■ **What you will do**:
Reproduce exactly, and only, the lines below from the one containing "pyautogui.scroll(-6, 174, 250)" through the one containing "pyautogui.scroll(4, 188, 285)".
** Opening Study material block **
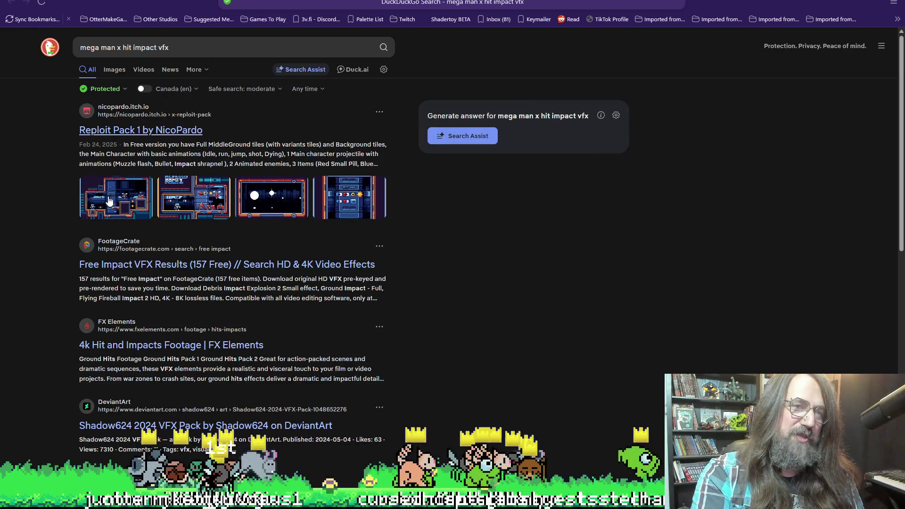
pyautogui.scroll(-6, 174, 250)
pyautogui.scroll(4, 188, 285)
** Closing Study material block **
** Opening Study material block **
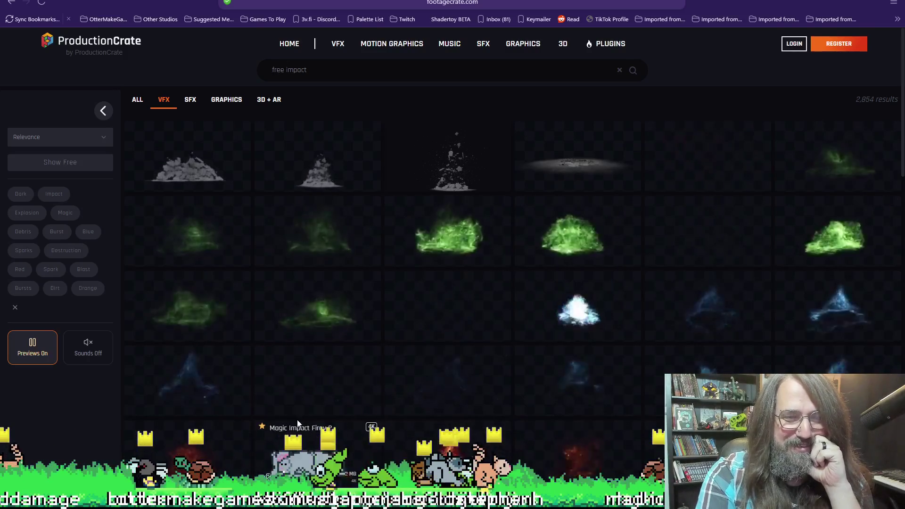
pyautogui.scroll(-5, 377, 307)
** Closing Study material block **
■ **Task answer**:
pyautogui.scroll(-6, 174, 250)
pyautogui.scroll(4, 188, 285)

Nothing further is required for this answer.